_DESCRIPTION OF THE TASK_: Count the lines in the records below that contain the string "fine". Give only the number.

_LISTED ENTRIES_:
============================================================

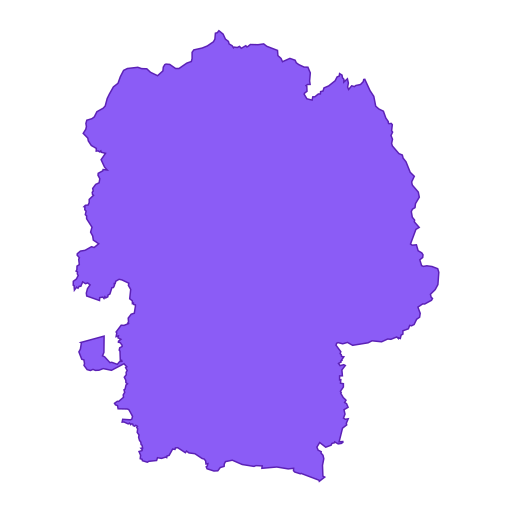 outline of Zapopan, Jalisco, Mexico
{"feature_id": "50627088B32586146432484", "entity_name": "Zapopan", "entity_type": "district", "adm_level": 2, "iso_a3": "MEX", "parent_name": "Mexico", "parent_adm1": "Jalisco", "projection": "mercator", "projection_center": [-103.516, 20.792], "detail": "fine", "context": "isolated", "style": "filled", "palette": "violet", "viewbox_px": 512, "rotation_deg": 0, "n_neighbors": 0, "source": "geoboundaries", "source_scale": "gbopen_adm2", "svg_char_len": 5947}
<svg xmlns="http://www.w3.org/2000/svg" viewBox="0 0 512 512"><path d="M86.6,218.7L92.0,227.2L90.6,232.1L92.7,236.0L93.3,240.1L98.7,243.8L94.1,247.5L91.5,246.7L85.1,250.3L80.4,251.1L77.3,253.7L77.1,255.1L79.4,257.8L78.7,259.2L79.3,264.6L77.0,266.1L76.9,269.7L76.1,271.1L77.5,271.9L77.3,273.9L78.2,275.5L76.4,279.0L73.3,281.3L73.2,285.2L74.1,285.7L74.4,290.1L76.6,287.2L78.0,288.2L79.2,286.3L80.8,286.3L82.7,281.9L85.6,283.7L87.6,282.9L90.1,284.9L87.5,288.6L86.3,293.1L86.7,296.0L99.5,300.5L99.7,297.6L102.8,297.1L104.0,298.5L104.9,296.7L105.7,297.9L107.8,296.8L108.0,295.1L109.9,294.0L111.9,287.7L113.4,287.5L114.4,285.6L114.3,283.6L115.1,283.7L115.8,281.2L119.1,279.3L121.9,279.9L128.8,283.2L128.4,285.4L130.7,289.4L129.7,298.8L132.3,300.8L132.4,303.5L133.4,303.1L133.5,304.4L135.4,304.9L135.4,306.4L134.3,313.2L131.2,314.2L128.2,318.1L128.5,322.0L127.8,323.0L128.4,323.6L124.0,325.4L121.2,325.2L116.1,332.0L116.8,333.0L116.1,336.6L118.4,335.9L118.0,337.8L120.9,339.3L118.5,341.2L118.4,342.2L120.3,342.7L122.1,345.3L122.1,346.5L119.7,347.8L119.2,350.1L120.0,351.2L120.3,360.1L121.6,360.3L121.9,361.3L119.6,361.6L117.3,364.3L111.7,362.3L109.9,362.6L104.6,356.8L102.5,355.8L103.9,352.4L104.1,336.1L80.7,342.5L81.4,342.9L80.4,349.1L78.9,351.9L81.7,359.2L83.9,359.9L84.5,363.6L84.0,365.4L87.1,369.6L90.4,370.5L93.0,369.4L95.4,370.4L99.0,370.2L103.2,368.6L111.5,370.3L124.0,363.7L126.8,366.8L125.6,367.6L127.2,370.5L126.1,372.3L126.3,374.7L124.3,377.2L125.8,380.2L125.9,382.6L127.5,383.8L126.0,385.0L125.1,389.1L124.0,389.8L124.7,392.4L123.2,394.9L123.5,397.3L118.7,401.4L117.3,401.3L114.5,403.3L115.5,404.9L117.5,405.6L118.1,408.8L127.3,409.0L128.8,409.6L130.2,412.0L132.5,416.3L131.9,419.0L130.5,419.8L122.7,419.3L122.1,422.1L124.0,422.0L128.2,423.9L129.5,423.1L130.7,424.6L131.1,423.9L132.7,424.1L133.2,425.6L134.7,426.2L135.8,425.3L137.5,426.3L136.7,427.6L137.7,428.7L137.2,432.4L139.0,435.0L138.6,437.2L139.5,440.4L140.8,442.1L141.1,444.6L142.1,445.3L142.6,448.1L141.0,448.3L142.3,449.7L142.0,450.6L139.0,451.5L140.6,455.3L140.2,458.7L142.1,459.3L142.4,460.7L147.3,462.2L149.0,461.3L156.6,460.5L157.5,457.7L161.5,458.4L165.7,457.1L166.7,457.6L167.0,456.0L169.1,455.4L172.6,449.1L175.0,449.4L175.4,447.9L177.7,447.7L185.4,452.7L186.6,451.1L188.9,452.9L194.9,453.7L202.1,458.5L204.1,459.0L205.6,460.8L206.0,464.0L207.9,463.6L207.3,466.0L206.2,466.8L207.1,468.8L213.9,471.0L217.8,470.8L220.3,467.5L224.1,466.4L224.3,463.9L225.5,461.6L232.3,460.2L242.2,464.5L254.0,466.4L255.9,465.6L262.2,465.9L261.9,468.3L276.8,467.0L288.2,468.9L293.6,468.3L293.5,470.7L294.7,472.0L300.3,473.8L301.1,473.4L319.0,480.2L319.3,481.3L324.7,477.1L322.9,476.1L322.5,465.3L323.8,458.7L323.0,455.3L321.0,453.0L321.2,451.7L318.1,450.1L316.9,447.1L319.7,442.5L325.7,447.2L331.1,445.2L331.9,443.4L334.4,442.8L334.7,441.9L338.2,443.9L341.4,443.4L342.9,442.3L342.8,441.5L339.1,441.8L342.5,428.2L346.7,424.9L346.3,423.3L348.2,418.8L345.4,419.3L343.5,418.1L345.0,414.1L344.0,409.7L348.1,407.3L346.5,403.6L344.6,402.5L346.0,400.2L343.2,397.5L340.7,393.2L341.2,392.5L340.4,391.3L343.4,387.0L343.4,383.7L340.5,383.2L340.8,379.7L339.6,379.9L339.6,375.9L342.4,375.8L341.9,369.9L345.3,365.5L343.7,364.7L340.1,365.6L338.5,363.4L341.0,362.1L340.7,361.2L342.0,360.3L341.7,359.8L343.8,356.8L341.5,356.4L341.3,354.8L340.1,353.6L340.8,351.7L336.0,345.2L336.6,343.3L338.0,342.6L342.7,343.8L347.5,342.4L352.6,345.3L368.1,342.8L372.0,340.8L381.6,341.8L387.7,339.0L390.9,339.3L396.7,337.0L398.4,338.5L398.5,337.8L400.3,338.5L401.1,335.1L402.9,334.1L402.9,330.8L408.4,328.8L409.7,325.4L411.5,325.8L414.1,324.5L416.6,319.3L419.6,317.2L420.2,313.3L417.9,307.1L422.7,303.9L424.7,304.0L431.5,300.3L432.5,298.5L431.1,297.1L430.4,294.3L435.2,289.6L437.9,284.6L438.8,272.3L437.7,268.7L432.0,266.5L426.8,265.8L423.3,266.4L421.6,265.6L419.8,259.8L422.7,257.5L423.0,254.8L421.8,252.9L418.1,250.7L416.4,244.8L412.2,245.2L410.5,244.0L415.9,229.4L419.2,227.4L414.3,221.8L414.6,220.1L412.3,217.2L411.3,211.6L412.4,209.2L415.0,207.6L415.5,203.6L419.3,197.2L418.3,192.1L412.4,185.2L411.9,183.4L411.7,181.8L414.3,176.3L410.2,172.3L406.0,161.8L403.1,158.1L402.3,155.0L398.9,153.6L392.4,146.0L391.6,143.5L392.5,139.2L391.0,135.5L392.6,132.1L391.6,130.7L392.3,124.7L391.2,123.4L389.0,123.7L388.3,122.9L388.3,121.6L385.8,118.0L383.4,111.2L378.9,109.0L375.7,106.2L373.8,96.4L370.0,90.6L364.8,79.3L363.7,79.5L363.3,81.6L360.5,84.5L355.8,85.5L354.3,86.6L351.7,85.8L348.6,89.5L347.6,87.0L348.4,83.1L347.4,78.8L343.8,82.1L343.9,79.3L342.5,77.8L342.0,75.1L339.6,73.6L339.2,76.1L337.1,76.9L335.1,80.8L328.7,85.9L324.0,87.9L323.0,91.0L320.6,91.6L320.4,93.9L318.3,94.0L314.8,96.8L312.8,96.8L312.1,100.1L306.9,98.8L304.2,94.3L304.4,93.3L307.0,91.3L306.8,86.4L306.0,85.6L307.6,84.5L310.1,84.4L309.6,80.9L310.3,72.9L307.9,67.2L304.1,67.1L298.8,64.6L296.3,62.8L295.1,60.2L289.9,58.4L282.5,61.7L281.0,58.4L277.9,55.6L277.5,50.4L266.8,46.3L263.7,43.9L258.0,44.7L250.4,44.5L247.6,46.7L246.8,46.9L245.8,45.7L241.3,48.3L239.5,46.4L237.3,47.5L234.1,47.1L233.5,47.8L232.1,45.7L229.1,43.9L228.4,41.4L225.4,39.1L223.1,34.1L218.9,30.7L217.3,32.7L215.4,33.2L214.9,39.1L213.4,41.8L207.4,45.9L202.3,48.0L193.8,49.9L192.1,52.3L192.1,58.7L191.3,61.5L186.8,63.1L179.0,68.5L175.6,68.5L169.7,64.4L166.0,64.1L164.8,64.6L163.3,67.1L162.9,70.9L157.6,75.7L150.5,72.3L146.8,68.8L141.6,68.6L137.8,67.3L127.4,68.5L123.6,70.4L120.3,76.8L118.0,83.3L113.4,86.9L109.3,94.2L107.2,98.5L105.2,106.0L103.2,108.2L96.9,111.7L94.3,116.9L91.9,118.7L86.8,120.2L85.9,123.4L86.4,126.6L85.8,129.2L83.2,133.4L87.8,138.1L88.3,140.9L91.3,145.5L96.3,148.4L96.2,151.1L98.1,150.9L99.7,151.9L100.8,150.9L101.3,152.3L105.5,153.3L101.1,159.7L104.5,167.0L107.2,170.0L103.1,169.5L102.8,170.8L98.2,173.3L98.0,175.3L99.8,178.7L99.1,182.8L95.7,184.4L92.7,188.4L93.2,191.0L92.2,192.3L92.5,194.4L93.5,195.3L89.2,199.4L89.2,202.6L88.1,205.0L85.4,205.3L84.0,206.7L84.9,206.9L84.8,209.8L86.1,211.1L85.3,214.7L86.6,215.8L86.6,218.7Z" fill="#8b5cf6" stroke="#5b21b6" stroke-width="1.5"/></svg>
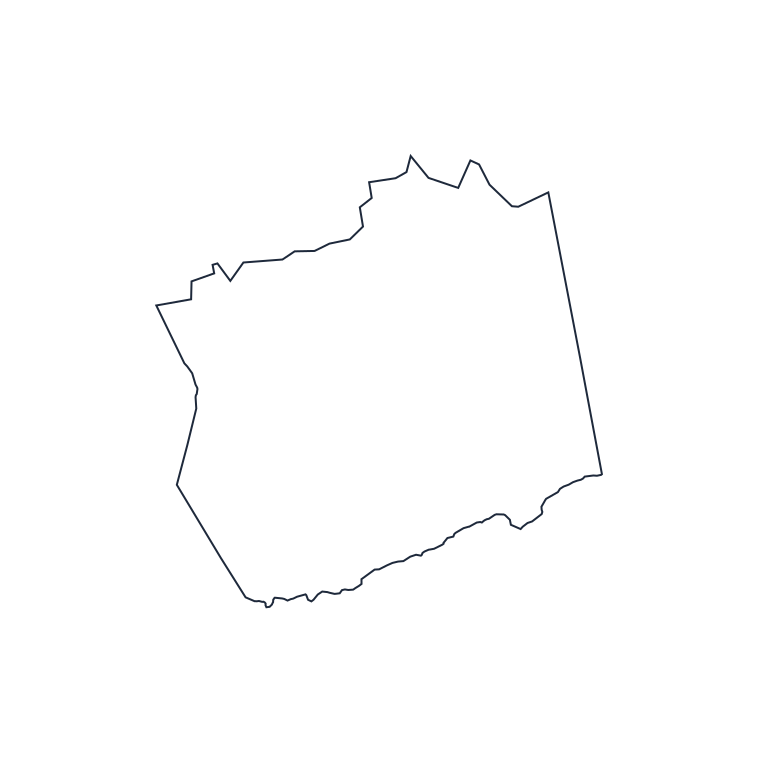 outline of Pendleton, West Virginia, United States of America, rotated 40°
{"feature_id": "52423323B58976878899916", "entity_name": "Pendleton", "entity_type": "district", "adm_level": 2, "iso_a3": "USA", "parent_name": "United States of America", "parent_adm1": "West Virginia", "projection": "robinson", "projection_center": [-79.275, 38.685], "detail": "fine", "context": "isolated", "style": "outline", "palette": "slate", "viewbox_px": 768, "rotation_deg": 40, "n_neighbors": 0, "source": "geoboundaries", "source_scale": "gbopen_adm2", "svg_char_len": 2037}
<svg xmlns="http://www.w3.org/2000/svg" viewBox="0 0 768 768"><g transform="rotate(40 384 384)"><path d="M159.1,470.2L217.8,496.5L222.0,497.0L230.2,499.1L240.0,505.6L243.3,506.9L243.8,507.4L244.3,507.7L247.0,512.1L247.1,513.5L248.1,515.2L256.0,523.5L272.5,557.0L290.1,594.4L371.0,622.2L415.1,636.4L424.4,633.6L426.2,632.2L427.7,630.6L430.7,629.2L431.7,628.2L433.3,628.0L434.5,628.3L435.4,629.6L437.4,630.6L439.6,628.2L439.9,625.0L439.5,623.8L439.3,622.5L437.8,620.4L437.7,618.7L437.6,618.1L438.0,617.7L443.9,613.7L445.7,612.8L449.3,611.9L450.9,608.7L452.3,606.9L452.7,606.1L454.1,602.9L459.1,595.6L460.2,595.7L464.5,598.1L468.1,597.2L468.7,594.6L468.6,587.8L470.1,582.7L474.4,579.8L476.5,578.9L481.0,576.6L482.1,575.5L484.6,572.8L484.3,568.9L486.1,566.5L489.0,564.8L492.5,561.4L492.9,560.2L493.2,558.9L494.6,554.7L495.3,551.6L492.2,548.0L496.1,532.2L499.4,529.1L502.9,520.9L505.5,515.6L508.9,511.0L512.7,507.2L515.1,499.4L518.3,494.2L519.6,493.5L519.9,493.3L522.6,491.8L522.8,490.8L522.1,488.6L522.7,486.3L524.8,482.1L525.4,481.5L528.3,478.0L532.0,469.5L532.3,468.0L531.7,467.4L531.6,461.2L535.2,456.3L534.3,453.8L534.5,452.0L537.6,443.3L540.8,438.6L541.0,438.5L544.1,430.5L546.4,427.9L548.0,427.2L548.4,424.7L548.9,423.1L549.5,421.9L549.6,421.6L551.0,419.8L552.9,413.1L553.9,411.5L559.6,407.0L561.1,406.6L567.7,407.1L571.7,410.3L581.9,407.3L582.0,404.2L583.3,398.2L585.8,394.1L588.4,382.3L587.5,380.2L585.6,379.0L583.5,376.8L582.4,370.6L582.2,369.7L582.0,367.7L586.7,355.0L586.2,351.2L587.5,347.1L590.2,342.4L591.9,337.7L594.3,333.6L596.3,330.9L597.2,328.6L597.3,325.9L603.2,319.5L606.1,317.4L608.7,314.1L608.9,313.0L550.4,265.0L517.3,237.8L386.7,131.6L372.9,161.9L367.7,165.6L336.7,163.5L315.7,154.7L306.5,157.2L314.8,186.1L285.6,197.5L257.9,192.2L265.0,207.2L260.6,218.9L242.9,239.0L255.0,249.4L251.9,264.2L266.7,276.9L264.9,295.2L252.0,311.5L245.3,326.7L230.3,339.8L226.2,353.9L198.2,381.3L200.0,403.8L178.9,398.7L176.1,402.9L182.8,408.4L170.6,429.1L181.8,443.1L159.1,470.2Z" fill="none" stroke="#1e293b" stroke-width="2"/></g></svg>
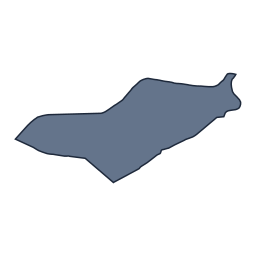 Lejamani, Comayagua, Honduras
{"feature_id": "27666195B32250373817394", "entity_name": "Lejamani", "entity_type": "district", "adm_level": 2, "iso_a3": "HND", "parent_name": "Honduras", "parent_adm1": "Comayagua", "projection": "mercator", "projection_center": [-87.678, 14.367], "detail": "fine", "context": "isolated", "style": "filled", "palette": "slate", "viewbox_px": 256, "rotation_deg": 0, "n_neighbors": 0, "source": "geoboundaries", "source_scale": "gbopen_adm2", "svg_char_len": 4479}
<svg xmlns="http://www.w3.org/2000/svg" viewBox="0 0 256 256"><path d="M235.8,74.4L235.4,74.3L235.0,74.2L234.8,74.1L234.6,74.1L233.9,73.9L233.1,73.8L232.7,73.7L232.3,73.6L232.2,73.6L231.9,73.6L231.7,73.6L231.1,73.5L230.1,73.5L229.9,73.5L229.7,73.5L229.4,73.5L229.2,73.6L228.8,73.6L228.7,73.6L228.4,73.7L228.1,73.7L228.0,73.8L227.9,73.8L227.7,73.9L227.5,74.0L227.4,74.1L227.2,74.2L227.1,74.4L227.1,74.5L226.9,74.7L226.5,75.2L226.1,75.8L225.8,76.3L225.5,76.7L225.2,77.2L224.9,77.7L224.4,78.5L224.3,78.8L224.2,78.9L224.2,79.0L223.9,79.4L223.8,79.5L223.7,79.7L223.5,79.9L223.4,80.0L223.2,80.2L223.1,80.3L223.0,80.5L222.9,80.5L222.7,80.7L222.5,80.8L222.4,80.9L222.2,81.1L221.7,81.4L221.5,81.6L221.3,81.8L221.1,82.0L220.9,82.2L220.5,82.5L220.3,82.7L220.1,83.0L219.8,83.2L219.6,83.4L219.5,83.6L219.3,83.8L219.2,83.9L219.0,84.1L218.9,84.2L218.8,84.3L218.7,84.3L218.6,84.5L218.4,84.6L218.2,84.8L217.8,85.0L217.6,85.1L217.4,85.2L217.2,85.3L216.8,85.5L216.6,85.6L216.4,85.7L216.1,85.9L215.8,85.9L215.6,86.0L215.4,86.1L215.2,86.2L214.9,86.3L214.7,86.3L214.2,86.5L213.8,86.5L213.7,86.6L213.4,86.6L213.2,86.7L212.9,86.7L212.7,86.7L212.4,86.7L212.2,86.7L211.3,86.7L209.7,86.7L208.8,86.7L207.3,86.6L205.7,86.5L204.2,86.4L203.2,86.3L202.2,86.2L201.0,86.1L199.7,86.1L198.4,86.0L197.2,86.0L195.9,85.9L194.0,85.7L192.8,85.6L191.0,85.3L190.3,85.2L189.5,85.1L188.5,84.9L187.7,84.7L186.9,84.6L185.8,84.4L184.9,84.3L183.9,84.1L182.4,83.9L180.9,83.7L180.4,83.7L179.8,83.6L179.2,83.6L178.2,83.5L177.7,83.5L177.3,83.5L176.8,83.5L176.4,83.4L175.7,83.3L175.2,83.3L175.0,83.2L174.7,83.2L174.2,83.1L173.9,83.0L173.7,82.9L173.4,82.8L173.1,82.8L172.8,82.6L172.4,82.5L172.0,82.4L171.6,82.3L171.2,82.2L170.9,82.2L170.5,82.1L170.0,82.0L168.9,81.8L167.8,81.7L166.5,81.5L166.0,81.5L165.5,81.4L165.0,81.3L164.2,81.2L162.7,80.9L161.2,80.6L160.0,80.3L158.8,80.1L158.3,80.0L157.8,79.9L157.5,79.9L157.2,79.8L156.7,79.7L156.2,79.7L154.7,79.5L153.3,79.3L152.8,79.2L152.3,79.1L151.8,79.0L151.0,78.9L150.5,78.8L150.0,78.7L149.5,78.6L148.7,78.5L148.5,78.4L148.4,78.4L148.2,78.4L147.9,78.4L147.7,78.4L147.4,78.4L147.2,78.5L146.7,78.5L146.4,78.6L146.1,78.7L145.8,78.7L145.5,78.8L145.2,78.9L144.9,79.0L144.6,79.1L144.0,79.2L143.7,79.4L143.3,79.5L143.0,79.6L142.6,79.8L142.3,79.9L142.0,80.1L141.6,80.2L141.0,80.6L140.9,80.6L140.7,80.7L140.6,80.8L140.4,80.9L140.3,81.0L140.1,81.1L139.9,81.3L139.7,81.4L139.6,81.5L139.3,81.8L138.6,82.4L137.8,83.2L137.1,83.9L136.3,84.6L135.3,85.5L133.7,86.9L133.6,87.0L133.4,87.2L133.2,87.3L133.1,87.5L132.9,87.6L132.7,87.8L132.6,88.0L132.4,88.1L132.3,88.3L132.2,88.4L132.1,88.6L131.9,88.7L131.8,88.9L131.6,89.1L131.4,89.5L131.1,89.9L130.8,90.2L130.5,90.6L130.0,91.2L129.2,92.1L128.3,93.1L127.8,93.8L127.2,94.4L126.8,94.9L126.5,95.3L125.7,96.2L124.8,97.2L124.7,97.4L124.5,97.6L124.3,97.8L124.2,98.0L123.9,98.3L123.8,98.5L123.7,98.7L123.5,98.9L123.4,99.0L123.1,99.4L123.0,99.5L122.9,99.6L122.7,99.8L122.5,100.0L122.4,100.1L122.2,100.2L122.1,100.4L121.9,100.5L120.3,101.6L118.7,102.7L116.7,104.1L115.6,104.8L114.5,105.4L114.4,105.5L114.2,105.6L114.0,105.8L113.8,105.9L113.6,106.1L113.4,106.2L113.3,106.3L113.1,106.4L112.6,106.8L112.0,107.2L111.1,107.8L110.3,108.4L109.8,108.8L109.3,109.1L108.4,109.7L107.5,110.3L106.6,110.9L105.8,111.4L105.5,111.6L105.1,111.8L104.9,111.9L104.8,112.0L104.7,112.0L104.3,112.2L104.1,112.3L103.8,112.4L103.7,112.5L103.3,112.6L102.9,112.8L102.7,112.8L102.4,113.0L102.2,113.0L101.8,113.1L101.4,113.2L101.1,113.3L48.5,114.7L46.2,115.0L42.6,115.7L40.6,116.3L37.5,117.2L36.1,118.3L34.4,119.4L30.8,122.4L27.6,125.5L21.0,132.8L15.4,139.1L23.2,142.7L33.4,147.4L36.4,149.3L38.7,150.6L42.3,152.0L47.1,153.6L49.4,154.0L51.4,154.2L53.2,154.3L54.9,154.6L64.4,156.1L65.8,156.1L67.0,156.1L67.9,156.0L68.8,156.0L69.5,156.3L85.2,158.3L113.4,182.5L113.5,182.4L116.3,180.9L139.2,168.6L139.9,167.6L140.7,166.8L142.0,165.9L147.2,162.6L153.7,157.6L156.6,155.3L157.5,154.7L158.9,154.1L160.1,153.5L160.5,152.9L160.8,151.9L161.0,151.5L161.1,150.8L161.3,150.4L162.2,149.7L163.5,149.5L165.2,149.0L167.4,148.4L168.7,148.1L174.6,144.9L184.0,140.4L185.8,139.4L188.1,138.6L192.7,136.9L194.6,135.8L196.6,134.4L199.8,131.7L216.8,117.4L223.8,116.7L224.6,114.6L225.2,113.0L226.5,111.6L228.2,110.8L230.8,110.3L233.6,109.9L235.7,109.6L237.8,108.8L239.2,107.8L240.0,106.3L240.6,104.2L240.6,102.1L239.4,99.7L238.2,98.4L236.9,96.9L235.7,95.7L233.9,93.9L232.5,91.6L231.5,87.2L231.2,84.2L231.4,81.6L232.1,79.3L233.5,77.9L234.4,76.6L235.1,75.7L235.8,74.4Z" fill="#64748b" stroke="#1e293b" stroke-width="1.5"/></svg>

============================================================

_TASK ANSWER_: 3